Fig. 7: PACpAInt identification of intra-heterogeneity-based PDAC subtypes.

a Patient distribution in four subtypes: main-classical, intermediary, hybrid, and main basal-like. For each column-wise patient is first shown the 99th percentile basal-like and classical scores and second the proportion of tumor tiles for different levels of basal-like and classical phenotype, b Schematic illustration of the intra-tumoral distribution of tumor cell phenotypes along a basal-like vs classical differentiation axis, c Distribution of the tumor-level RNA-defined signature scores of the basal-like and classical phenotypes compared between the four subtypes: main classical, intermediate, hybrid, and main basal-like, (n = 451 in total, high.bas n = 84, high.cla n = 192, hybrid n = 45, inter n = 130).
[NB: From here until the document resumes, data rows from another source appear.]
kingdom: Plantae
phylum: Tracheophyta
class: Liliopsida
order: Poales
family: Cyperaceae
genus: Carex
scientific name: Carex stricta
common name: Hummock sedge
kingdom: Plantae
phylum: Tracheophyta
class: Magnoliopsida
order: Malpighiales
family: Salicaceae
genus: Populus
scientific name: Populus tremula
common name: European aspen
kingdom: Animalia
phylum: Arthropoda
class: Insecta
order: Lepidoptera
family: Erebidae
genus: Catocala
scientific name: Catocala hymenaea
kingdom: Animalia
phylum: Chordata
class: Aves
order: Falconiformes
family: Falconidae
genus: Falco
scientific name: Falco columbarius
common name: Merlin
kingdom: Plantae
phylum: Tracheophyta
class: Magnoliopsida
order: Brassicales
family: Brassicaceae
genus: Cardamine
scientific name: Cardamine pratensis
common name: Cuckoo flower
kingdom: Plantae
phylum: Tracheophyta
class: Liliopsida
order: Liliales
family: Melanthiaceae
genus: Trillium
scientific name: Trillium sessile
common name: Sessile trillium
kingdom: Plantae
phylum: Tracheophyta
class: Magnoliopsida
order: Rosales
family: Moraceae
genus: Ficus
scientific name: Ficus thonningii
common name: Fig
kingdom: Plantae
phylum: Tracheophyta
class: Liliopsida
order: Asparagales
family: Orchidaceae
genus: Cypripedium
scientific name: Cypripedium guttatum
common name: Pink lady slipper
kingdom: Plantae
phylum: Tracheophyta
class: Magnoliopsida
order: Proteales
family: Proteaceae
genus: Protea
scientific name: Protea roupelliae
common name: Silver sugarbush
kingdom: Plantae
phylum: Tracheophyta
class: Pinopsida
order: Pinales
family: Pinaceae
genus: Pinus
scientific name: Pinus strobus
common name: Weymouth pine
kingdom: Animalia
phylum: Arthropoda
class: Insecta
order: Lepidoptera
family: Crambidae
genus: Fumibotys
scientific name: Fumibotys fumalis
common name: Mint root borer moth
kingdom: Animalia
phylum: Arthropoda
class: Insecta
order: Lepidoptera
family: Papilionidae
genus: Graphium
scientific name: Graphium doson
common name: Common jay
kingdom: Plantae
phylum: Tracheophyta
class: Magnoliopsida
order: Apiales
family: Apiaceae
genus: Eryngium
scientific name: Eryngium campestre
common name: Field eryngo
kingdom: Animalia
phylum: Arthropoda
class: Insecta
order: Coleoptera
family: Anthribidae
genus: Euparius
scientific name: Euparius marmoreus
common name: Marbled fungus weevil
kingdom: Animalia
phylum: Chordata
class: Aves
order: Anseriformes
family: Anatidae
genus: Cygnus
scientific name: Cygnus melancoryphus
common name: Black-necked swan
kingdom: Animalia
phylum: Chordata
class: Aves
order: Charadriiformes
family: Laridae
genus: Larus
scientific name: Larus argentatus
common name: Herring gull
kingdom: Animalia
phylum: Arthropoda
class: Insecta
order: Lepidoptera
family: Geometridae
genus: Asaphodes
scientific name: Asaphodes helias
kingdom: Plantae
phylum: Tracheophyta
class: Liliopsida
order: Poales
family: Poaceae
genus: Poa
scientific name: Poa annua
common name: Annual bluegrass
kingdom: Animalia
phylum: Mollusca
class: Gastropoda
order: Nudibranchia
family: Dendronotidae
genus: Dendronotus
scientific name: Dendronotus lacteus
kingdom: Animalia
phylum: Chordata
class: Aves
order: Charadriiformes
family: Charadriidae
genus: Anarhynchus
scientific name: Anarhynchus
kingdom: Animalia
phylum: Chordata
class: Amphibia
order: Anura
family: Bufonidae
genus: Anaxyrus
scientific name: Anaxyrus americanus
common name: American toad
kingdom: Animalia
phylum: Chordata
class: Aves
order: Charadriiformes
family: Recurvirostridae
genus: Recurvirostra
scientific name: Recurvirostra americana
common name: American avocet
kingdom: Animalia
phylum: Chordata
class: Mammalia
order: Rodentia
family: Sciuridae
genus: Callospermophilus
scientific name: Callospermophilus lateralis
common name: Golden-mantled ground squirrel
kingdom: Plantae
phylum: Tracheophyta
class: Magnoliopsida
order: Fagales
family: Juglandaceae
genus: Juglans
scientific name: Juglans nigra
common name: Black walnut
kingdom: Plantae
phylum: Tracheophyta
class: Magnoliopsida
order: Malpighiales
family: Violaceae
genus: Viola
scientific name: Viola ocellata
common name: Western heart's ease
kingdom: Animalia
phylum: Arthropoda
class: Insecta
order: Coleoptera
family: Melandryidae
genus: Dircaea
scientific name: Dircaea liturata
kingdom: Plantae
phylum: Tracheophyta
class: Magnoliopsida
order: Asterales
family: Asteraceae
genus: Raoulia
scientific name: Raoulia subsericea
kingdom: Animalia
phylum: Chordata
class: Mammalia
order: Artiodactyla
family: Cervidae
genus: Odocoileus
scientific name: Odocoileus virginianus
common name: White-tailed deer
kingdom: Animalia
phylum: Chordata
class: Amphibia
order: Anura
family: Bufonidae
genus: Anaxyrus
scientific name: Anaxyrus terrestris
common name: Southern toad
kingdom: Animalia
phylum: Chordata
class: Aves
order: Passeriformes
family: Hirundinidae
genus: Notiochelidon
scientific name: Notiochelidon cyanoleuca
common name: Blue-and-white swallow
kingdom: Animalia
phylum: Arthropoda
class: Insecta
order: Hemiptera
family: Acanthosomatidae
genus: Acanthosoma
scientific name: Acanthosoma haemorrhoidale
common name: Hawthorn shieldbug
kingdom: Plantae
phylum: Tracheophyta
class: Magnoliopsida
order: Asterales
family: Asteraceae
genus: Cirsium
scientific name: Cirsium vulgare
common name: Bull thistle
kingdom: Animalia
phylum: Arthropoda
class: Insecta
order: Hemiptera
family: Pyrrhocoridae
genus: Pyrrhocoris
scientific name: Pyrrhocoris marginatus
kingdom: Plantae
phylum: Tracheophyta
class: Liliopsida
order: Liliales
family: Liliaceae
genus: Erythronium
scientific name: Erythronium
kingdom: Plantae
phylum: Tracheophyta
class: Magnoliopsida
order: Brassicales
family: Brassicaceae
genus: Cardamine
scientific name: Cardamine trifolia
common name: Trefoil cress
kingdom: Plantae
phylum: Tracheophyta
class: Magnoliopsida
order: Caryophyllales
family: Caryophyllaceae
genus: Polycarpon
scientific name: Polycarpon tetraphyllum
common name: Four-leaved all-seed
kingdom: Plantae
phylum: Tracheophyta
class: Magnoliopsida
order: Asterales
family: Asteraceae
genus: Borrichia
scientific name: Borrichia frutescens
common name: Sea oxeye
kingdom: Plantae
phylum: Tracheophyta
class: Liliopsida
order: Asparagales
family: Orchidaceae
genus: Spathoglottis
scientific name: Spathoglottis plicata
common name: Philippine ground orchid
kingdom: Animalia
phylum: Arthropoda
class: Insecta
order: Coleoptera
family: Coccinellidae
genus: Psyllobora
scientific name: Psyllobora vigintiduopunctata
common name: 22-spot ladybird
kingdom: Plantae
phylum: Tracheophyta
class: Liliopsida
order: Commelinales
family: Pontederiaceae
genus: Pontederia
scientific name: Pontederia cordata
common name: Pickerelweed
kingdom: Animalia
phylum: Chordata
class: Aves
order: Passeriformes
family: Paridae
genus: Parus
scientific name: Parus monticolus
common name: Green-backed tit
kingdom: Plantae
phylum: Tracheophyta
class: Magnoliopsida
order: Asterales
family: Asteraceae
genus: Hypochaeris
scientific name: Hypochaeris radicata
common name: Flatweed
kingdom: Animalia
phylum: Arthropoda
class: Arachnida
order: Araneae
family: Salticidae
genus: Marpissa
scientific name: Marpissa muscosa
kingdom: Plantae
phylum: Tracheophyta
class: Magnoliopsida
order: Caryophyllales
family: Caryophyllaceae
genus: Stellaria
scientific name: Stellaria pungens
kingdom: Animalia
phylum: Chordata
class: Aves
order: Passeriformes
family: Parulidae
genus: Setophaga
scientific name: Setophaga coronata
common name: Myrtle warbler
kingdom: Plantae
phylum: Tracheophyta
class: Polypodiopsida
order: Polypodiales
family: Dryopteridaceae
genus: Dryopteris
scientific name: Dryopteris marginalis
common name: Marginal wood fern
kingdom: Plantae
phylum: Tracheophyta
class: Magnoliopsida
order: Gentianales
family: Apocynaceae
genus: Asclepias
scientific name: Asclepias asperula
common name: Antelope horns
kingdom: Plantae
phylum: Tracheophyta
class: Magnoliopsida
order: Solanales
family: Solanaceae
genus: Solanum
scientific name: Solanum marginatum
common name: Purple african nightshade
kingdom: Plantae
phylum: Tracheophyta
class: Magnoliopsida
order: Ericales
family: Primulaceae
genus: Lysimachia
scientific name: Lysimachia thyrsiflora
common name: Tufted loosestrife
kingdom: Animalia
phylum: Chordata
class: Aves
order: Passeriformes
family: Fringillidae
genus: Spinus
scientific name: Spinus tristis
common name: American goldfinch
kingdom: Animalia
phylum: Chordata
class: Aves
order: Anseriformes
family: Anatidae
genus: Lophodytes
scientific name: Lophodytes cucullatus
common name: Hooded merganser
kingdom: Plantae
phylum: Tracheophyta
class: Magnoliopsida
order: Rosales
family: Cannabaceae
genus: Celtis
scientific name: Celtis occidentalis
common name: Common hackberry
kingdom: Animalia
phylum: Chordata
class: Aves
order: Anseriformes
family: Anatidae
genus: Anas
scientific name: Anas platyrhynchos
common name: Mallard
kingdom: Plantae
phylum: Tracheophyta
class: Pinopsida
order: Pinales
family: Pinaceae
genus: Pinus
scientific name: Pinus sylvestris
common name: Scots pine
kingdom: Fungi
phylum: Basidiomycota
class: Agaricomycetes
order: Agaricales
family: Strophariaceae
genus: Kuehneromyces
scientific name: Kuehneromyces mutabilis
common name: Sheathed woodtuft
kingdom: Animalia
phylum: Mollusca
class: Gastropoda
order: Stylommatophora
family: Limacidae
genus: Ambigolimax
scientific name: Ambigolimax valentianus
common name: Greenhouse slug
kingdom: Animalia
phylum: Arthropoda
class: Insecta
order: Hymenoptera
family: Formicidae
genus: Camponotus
Center corresponds to the median, lower and upper hingers to the first and third quartiles, whiskers to the hist/lowest value no further than 1.5 × IQR, d Kaplan–Meier analysis of disease-free and overall survival comparing main classical, intermediate, hybrid, and main basal-like tumor, e Distribution of PACpAInt-defined subtypes in a principal component analysis based on transcriptomic profiles of the tumors, f Differential enrichment by gene set variation analysis of pathways in PACpAInt-defined subtypes (n = 272 in total, high.bas n = 61, high.cla n = 128, inter n = 83). Center corresponds to the median, lower and upper hingers to the first and third quartiles, and whiskers to the hist/lowest value no further than 1.5 × IQR. Source data are provided as a Source Data file.